HICL has a yield – the annual dividend paid to shareholders divided by the share price – of 4.4 per cent.
And once the increase in the share price is factored in it has returned 13 per cent in the past year, 27 per cent in the past three years and 50.8 per cent in the past five years.
Infrastructure aside, other funds with inflation-proofing characteristics include those invested in inflation-linked bonds, where payouts to investors rise and fall with the inflation rate.
Typically, these are used to fund reliable government debt such as gilts – British Government bonds – or US treasuries. One fund that invests heavily in these types of bonds is the Personal Assets Trust, a stock market-listed investment trust with a focus on beating inflation.
It has a third of its portfolio in US treasury inflation-protected securities. Other holdings include gold bullion, which is also seen as offering protection against inflation.
‘Personal Assets Trust won’t shoot the lights out when the stock market is doing extremely well, but it has a strong record of steady-eddy returns and will hold up well during tough periods,’ says Hollands.
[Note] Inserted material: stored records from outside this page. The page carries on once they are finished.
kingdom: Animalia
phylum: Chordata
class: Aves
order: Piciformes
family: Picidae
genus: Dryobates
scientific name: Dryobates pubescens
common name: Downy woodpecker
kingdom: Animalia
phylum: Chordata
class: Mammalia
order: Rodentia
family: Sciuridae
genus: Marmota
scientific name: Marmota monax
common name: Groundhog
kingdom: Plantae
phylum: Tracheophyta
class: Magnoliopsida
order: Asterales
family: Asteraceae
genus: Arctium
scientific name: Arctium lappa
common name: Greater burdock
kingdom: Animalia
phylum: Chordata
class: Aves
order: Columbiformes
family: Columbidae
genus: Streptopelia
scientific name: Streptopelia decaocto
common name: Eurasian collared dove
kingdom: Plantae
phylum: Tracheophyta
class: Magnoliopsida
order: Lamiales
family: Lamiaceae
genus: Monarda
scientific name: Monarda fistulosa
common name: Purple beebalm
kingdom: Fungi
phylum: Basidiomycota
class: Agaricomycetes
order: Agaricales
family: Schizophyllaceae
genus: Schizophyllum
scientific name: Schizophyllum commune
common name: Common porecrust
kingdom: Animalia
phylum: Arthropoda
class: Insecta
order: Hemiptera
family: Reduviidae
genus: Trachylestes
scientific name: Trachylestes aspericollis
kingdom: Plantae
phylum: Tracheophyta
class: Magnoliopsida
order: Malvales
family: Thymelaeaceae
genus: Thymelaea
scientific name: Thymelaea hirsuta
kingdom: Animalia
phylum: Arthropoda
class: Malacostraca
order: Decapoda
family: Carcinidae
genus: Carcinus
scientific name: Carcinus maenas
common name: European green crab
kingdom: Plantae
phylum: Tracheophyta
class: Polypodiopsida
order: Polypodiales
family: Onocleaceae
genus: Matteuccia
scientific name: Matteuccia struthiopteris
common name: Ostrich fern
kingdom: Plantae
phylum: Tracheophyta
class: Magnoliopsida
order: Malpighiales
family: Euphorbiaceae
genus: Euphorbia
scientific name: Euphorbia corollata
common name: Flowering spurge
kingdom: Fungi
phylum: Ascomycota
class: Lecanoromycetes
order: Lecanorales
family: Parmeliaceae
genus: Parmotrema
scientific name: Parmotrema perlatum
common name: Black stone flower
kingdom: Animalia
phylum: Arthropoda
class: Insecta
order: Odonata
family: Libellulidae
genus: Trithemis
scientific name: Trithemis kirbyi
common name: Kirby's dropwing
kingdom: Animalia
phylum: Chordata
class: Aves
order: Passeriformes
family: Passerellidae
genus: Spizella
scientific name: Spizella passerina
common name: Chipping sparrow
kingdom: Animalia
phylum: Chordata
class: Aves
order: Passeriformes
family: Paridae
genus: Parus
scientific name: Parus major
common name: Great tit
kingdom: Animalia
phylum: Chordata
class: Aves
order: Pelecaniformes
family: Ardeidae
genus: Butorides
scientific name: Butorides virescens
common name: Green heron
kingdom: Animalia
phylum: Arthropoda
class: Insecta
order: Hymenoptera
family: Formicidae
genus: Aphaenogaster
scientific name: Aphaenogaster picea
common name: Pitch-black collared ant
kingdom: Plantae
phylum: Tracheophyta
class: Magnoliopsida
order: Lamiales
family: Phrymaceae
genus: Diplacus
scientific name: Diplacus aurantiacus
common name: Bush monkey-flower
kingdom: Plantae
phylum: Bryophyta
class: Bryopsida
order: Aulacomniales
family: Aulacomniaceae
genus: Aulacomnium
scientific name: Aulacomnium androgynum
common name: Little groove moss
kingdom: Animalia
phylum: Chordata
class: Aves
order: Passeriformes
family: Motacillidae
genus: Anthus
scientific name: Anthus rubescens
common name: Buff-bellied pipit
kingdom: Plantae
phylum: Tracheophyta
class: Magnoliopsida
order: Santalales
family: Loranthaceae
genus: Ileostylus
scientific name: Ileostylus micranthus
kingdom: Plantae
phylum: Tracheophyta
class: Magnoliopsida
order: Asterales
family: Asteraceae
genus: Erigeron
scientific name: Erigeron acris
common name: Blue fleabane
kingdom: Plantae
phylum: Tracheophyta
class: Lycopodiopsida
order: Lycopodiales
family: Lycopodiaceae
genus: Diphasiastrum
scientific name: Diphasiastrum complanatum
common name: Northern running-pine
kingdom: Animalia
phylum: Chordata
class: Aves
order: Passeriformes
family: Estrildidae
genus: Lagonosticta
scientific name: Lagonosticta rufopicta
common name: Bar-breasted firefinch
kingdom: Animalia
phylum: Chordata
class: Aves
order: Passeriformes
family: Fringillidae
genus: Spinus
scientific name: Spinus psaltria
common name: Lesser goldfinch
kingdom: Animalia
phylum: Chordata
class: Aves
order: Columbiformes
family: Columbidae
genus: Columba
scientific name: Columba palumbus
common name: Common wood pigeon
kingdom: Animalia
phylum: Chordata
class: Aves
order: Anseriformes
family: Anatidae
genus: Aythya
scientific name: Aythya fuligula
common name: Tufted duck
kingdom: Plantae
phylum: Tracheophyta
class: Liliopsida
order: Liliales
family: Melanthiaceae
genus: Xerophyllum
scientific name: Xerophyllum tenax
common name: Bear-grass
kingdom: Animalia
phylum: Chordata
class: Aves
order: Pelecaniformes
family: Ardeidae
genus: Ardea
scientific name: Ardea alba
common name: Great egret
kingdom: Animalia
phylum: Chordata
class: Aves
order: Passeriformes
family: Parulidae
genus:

A similar fund is AXA Distribution. It mainly invests in blue chip British shares to generate returns, but has more than a third of its portfolio in UK index-linked bonds to reduce volatility and provide some inflation proofing.
The fund has returned nearly 11 per cent this year, and an average of 5 per cent annually over the past three years.
Risk-averse investors might also consider a fund with a low risk profile, containing assets that typically help combat inflation.
Dzmitry Lipski, head of funds research at investment platform Interactive Investor, recommends the Vanguard LifeStrategy 20 Per Cent Equity Fund as a ‘gentle introduction to investing’ for those concerned about inflation eroding cash savings.
A fifth of the fund is invested in equities (shares), but the remainder is invested in bonds and other fixed-interest deals.
‘A closer look under the bonnet reveals that the majority of the portfolio is invested in bonds on the low end of the risk spectrum,’ Lipski says. Almost a third is invested in government bonds, while 19 per cent is in corporate bonds.
The fund boasts a solid track record, returning 9.6 per cent over the past year, 15.4 per cent over the past three years and 28.2 per cent over the past five years.
‘This far outstrips cash returns over the same period,’ says Lipski.
Those who don’t consider the impact of inflation could see their nest egg wither away
Taking risks with your capital might seem daunting, but those who don’t consider the impact of inflation on their money are likely to suffer over time. Over ten years, for example, inflation at 1.75 per cent would turn the value of £10,000 cash into £8,400 if there was no growth in its value.
‘Taking what appears to be “no risk” in the case of cash savings is actually a risky strategy in itself,’ says Lipski. But if you really can’t afford to risk your capital declining in value due to stock market tremors, and are able to tie up your money, there are some cash accounts that beat inflation – just.
If you fix for three years, the Bank of London & The Middle East offers 1.85 per cent on its Premier Deposit Account, and Gatehouse Bank’s Shariah-compliant Fixed-Term Deposit offers 1.82 per cent.
Savings of up to £85,000 in both of are backed by the Financial Services Compensation Scheme.